Шрифт:
Интервал:
Закладка:
Некоторые любители отыскивать прототипы связывают (неверно) эту красавицу, о которой мы ничего конкретного не знаем, с графиней Аграфеной Закревской (1799–1879). Баратынский, влюбившийся в нее зимой 1824 г. в Гельсингфорсе (муж ее был генерал-губернатором Финляндии) и летом 1825 г., очевидно, ставший ее любовником, признается в письме приятелю, что думал о ней, представляя, какие чувства должна была испытывать героиня его безвкусного «Бала» (февраль 1825 — сентябрь 1828 г.), когда возлюбленный, Арсений, покинул ее ради Оленьки и она покончила самоубийством; впрочем, Нина было модным именем в литературе, и то обстоятельство, что героиню Баратынского зовут княгиня Нина, не доказывает, что ее прославленный прообраз тот же самый, что прообраз пушкинской Нины Воронской (варианты в беловой рукописи — Волховская и Таранская).

§ ИСХОДНЫЕ ДАННЫЕ:
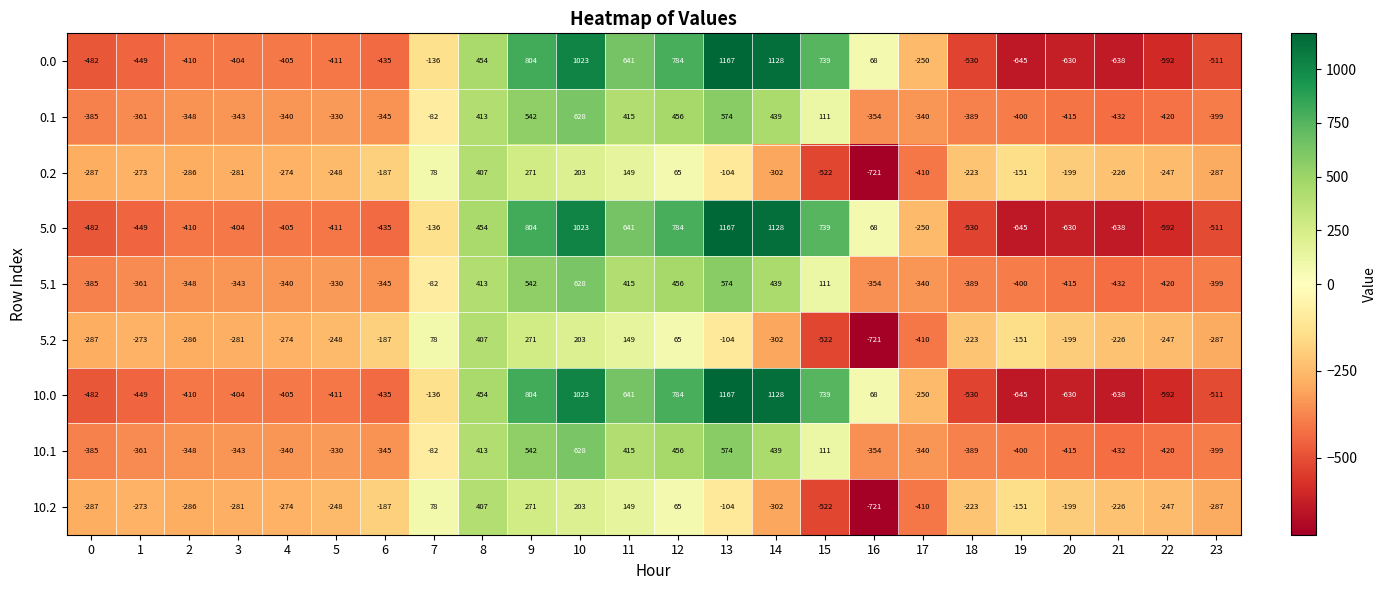

List the labels in order of 5.0 value, smallest first.

19, 21, 20, 22, 18, 23, 0, 1, 6, 5, 2, 4, 3, 17, 7, 16, 8, 11, 15, 12, 9, 10, 14, 13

§ ЧТО СДЕЛАТЬ:
a) Ответьте по отрывку на вопросы:
(i) Где и когда Баратынский влюбился в Закревскую?
(ii) Какую должность занимал муж Закревской?
(iii) Какие варианты фамилии Нины приведены в беловой рукописи?
b) Определите, согласуется ли с отрывком каждое утверждение, и подкрепите ответ точной цитатой:
(i) Героиню «Бала» зовут княгиня Нина.
(ii) В отрывке связь красавицы с Закревской признана верной.
(iii) Арсений покинул героиню ради Оленьки.

§ ОЖИДАЕМЫЕ ОТВЕТЫ:
a)
(i) В Гельсингфорсе, зимой 1824 г.
(ii) Он был генерал-губернатором Финляндии.
(iii) Волховская и Таранская.

b)
(i) Да: «героиню Баратынского зовут княгиня Нина».
(ii) Нет: «связывают (неверно) эту красавицу».
(iii) Да: «когда возлюбленный, Арсений, покинул ее ради Оленьки».